The many advantages of premarital therapy include:

  • Helps build and strengthen conflict resolution skills – Conflict resolution skills are critical for a healthy marriage. Premarital therapy offers couples a way to identify potential conflicts and how to develop the skills necessary to get through tough battles.
  • Identifies issues early – Different expectations have a disastrous effect on most marriages. Marriage therapy assists couples in determining and discussing their expectations early on. If the couple has different expectations, then the counselor can work with them to identify ways to cope with those differences.
  • Helps couples avoid toxic resentment – When couples believe they are no longer in love, it’s usually simply that they have allowed resentment to build up in the relationship. Resentment is toxic to happiness, and during premarital therapy, couples learn ways to avoid this type of emotional poison.
  • Reduces fears about the longevity of the marriage – Statistical evidence proves that marriages end every day, which is concerning to a couple contemplating the prospect. Premarital therapy helps the couple identify and confront fears about forming and maintaining a successful relationship.
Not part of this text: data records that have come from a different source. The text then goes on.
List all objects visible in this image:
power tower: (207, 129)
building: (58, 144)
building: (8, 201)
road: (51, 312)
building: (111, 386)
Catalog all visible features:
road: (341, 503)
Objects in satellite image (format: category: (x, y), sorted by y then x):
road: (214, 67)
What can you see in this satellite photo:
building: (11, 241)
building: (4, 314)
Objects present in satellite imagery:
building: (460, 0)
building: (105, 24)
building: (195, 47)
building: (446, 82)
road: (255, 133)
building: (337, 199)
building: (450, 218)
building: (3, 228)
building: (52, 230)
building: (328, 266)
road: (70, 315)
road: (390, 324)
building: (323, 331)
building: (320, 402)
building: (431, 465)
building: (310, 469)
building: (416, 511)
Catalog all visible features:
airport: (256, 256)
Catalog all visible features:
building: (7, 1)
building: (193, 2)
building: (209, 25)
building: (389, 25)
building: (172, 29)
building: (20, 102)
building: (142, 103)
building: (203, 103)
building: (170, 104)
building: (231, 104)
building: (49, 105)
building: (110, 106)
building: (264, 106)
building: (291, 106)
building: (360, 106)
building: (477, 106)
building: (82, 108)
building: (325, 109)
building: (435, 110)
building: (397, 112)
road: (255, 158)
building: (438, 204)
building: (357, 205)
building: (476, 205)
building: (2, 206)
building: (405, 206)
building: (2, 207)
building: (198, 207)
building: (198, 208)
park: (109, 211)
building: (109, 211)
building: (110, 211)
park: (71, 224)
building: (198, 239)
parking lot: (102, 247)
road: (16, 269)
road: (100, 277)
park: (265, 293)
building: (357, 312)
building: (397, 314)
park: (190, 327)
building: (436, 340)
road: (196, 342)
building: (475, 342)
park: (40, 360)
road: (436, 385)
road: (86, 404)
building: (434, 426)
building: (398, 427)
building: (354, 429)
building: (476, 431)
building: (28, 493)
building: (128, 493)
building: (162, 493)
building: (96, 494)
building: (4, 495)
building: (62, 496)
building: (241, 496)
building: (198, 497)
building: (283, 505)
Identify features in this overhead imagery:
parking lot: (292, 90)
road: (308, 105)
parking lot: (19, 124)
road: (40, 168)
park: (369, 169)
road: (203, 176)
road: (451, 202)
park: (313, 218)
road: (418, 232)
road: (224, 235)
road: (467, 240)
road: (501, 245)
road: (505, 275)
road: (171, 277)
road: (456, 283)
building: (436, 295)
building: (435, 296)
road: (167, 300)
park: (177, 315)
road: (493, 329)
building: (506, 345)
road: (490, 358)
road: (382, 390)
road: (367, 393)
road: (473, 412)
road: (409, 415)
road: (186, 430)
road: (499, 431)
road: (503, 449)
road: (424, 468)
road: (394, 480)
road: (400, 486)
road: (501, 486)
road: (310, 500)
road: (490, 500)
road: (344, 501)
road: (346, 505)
Ethical and Legal Considerations in Premarital Counseling

For counselors, premarital therapy poses both ethical and legal considerations. Some issues to consider include:

Understanding the Scope of Practice & Responsibility

Premarital therapists must understand the scope of their responsibilities and conduct premarital therapy sessions accordingly. Therapists should not provide professional services that are beyond their field of expertise based on education, experience, or lack thereof. A counselor providing premarital therapy should have specific knowledge and expertise in this specific form of treatment.

Confidentiality

Adherence to privacy is important in therapy: It allows couples and individuals an opportunity to confide in their therapist. Premarital therapists are bound by law to protect their clients’ privacy, which can be difficult in actual practice. However, the therapist should explain the couple’s right to confidentiality at the outset of treatment.

Patient Privilege

Therapists are obligated to protect their client’s information even when called upon to testify in legal proceedings. However, counselors must disclose some specific information, no matter how private, to the authorities, including when they believe that clients might harm themselves or others. The counselor should clearly explain the concept of patient privilege during the couple’s initial session.